Cihan AKTAŞ
Akit’in Hilâl Kaplan’la ilgili son yayınını nasıl değerlendirmeli? “Kiliseye girme hatası”işlenmişse de, fotoğraf çektirilecekse eğer, haçtan uzak durulmalı, öyle mi...
İslami kaynaklarla haşır neşir olan herkes iyi bilir; kişinin imanı, dinden çıkıp çıkmadığı konusunda apar topar haberlerle, aşırı yorum ve niyet okumalarla hüküm verilemez.
Müslümanlar bu ülkede varlıklarını paryalaştırmaya, sakatlamaya dönük mühendislik işlemleri yüzünden öyle çok sıkıntı çektiler ki, insan kemalist ideolojinin baskısını yaşamış herhangi bir kişinin, özellikle de kamusal bir sorumluluğu olan bir gazetenin benzeri bir hataya düşmemek için elinden geleni yapacağını sanıyor. Tuhaf zamanlardan geçiyoruz.
Aklıma bahar aylarında “Kayseri’nin vicdanlı kadınları” başlığı altında bu köşede anlattığım kadınlar geliyor. Bir davetle gittiğim Kayseri’de, Talas/Endürlük’te adeta yıkılmaya terk edilmişAndronik Kilisesi için kaygılanan mütedeyyin, (kimisi siyah çarşaflı) tesettürlü kadınlarla tanışmıştım; imar ve inşa gayretiyle adı Kayseri’ye nüfuz etmiş Mahperi Huand’tan izler taşıyan kadınlar... Beni kiliseye götürdüler, tavanındaki tuğlaları düşecekmiş gibi gelen, uyarı levhalarıyla duvarlarından ve her köşesinden uzakta durmaya çağrıldığımız kiliseyi inceledik, çeşitli köşelerinde fotoğraflar çektik, çektirdik. En son olarak çan kulesini de kaybeden kilisenin adım adım çöküşüne 15 yıldır tanıklık eden Ayşe Hanım, “kilisenin konumu, yapısı, figürleri, bana daha önce o bölgede yaşamış insanların konuşmayan dili gibi geliyordu. Ben bu kiliseyi gördüm, çocuklarım da gördü, ama torunlarım göremeyecek” diye anlattı hislerini.
Meramını ayetlerle açıklamaya özen gösteren, hayatını iyiliği bildirip kötülükten sakındırmaya adamış bir kadın, sözünü ettiğim. İyilik ise yüzlerin Doğu ve Batı’ya çevrilmesinden daha başka, bambaşka bir olgu.
Hilâl o denli şeffaf, dikkatli ve donanımlı ki, kilisede ya da havrada, nerede olursa olsun aynı Hilâl olacaktır.
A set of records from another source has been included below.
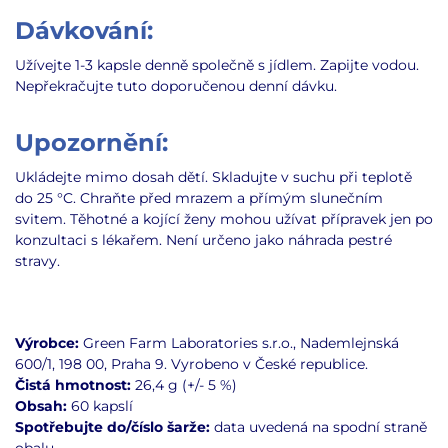
Dávkování:
Užívejte 1-3 kapsle denně společně s jídlem. Zapijte vodou.
Nepřekračujte tuto doporučenou denní dávku.
Upozornění:
Ukládejte mimo dosah dětí. Skladujte v suchu při teplotě
do 25 °C.
Chraňte před mrazem a přímým slunečním
svitem.
Těhotné a kojící ženy mohou užívat přípravek jen po
konzultaci s lékařem. Není určeno jako náhrada pestré
stravy.
Výrobce:
Green Farm Laboratories s.r.o., Nademlejnská
600/1, 198 00, Praha 9. Vyrobeno v České republice.
Čistá hmotnost:
26,4 g (+/- 5 %)
Obsah:
60 kapslí
Spotřebujte do
/číslo šarže:
data uvedená na spodní straně
obalu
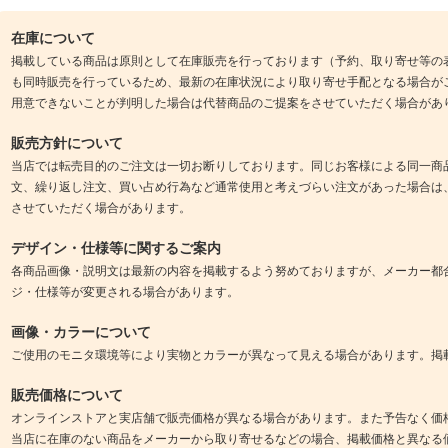
在庫について
掲載している商品は原則として在庫販売を行っております（予約、取り寄せ等の
も同時販売を行っているため、最新の在庫状況により取り寄せ手配となる場合が
用意できないことが判明した場合は代替商品のご提案をさせていただく場合があ
販売方針について
当店では転売目的のご注文は一切お断りしております。同じお客様による同一商
文、繰り返し注文、買い占め行為など通常使用と考えづらい注文があった場合は
させていただく場合があります。
デザイン・仕様等に関するご案内
各商品画像・説明文は最新の内容を掲載するよう努めておりますが、メーカー都
ジ・仕様等が変更される場合があります。
画像・カラーについて
ご使用のモニタ環境等により実物とカラーが異なって見える場合があります。掲
販売価格について
オンラインストアと実店舗で販売価格が異なる場合があります。また予告なく価
当店に在庫のない商品をメーカーから取り寄せるなどの場合、掲載価格と異なる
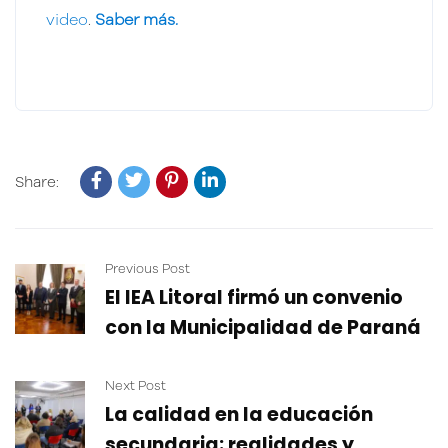
video
.
Saber más.
Share:
Previous Post
El IEA Litoral firmó un convenio
con la Municipalidad de Paraná
Next Post
La calidad en la educación
secundaria: realidades y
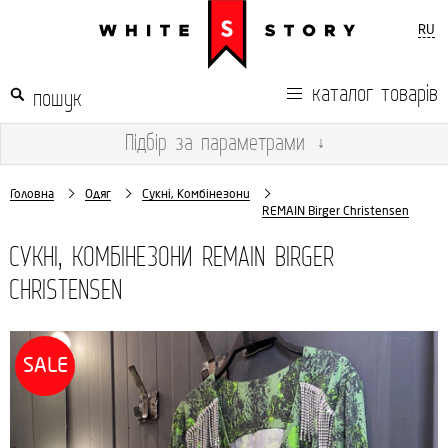
RU
каталог товарів
Підбір
за параметрами
↓
Головна
Одяг
Сукні, Комбінезони
REMAIN Birger Christensen
СУКНІ, КОМБІНЕЗОНИ REMAIN BIRGER
CHRISTENSEN
SALE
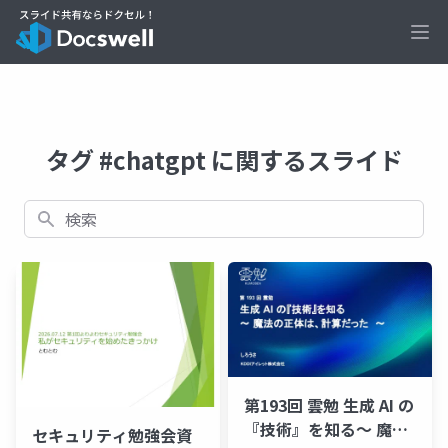
Ope
タグ #chatgpt に関するスライド
検索
第193回 雲勉 生成 AI の
『技術』を知る〜 魔法
セキュリティ勉強会資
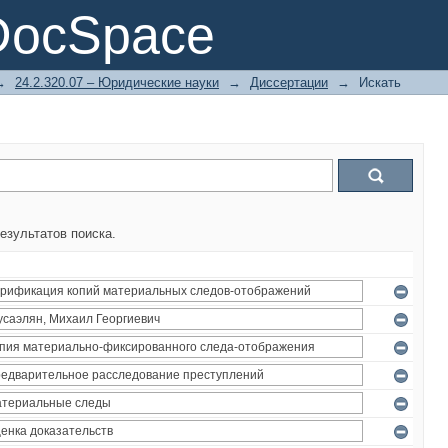
DocSpace
→
24.2.320.07 – Юридические науки
→
Диссертации
→
Искать
езультатов поиска.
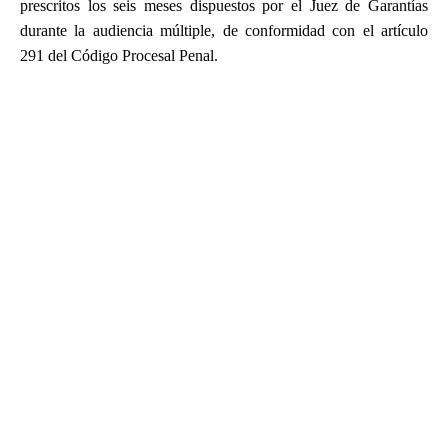
prescritos los seis meses dispuestos por el Juez de Garantías
durante la audiencia múltiple, de conformidad con el artículo
291 del Código Procesal Penal.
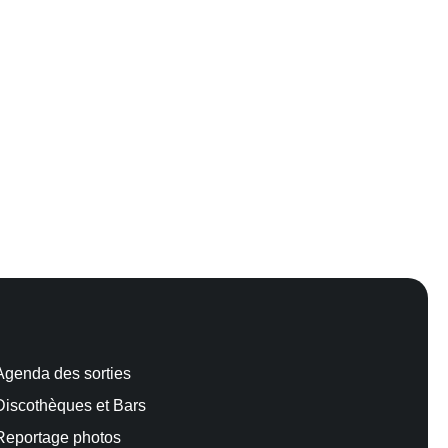
Agenda des sorties
Discothèques et Bars
Reportage photos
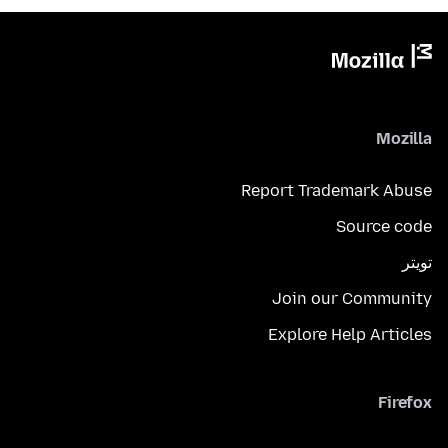
Mozilla
Report Trademark Abuse
Source code
تويتر
Join our Community
Explore Help Articles
Firefox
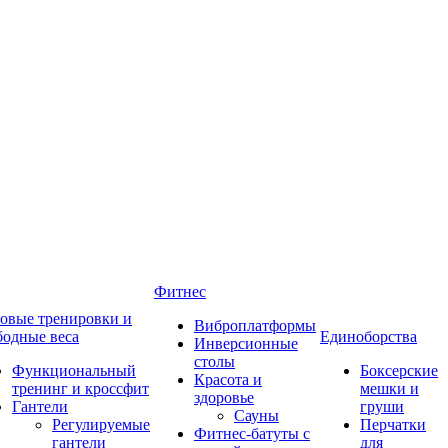
Фитнес
овые тренировки и
Виброплатформы
бодные веса
Единоборства
Инверсионные
столы
Функциональный
Боксерские
Красота и
тренинг и кроссфит
мешки и
здоровье
Гантели
груши
Сауны
Регулируемые
Перчатки
Фитнес-батуты с
гантели
для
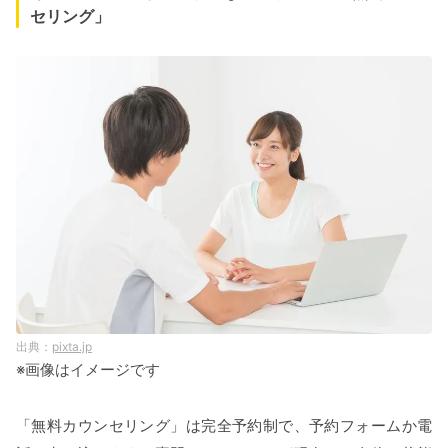
セリング」
pixta.jp
※画像はイメージです
「無料カウンセリング」は完全予約制で、予約フォームか電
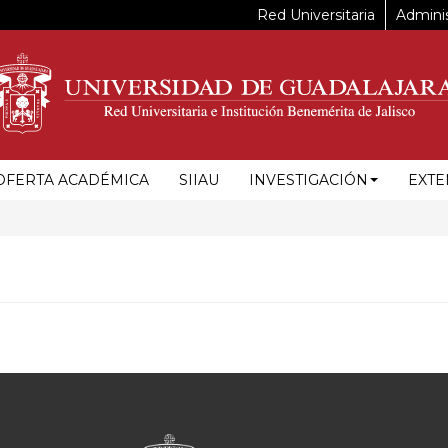
Red Universitaria
Adminis
OFERTA ACADÉMICA
SIIAU
INVESTIGACIÓN
EXTE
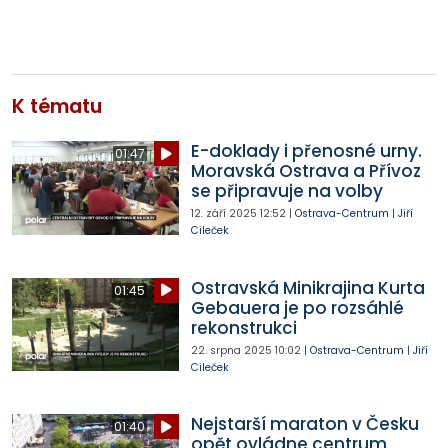
K tématu
E-doklady i přenosné urny.
01:47
Moravská Ostrava a Přívoz
se připravuje na volby
12. září 2025
12:52
|
Ostrava-Centrum
|
Jiří
Cileček
Ostravská Minikrajina Kurta
01:45
Gebauera je po rozsáhlé
rekonstrukci
22. srpna 2025
10:02
|
Ostrava-Centrum
|
Jiří
Cileček
Nejstarší maraton v Česku
01:40
opět ovládne centrum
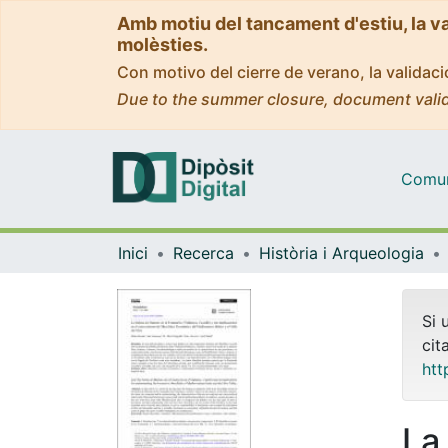
Amb motiu del tancament d'estiu, la v
molèsties.
Con motivo del cierre de verano, la valida
Due to the summer closure, document valid
Comuni
Inici
Recerca
Història i Arqueologia
Si 
cit
htt
La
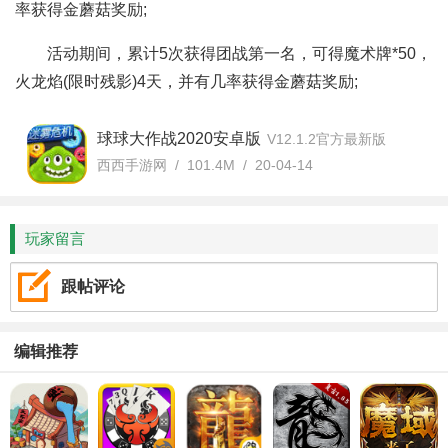
率获得金蘑菇奖励;
活动期间，累计5次获得团战第一名，可得魔术牌*50，
火龙焰(限时残影)4天，并有几率获得金蘑菇奖励;
球球大作战2020安卓版
V12.1.2官方最新版
西西手游网 / 101.4M / 20-04-14
玩家留言
跟帖评论
编辑推荐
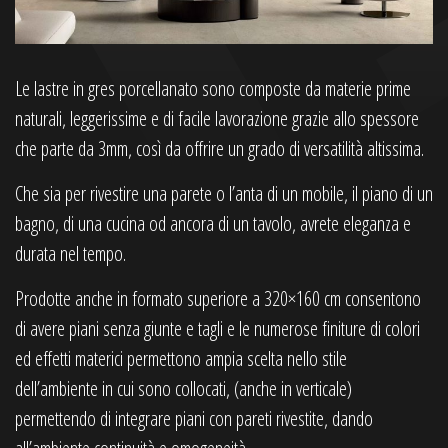
Le lastre in gres porcellanato sono composte da materie prime
naturali, leggerissime e di facile lavorazione grazie allo spessore
che parte da 3mm, così da offrire un grado di versatilità altissima.
Che sia per rivestire una parete o l’anta di un mobile, il piano di un
bagno, di una cucina od ancora di un tavolo, avrete eleganza e
durata nel tempo.
Prodotte anche in formato superiore a 320×160 cm consentono
di avere piani senza giunte e tagli e le numerose finiture di colori
ed effetti materici permettono ampia scelta nello stile
dell’ambiente in cui sono collocati, (anche in verticale)
permettendo di integrare piani con pareti rivestite, dando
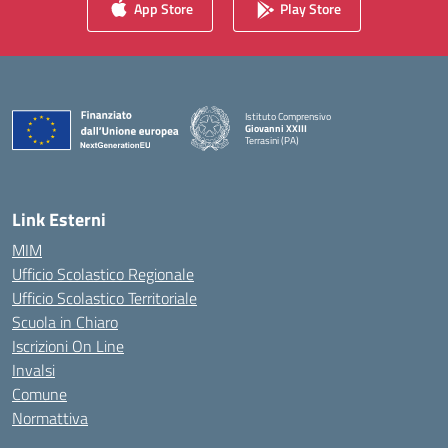
App Store
Play Store
Istituto Comprensivo
Giovanni XXIII
Terrasini (PA)
— Visita la pagina iniziale della scuola
Link Esterni
MIM
Ufficio Scolastico Regionale
Ufficio Scolastico Territoriale
Scuola in Chiaro
Iscrizioni On Line
Invalsi
Comune
Normattiva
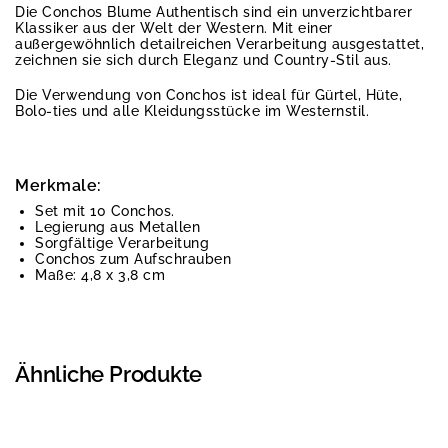
Die Conchos Blume Authentisch sind ein unverzichtbarer
Klassiker aus der Welt der Western. Mit einer
außergewöhnlich detailreichen Verarbeitung ausgestattet,
zeichnen sie sich durch Eleganz und Country-Stil aus.
Die Verwendung von Conchos ist ideal für Gürtel, Hüte,
Bolo-ties und alle Kleidungsstücke im Westernstil.
Merkmale:
Set mit 10 Conchos.
Legierung aus Metallen
Sorgfältige Verarbeitung
Conchos zum Aufschrauben
Maße: 4,8 x 3,8 cm
Ähnliche Produkte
Ayrıca, kilisenin işte bu şekilde takdiminin Hıristiyan vatandaşlarımızı nasıl inciteceği sorusu da gözardı edilemez.
Herhangi bir yazar fikirlerini bir güvenle, kaynak belirterek, tutarlı olmaya çalışarak, sansasyondan kaçınarak ifade ediyorsa, onunla anlaşılmaz hâle gelen çeşitli sorunları, ortaya attığı bazen anlaşılmaz gibi gelen görüşleri tartışmanın daha sahih yolları olmalı. Başörtüsü davası konusunda bir hayli duyarlı olagelmiş bir gazetenin başörtülü bir yazar konusunda bu tavrı, nasıl açıklanabilir?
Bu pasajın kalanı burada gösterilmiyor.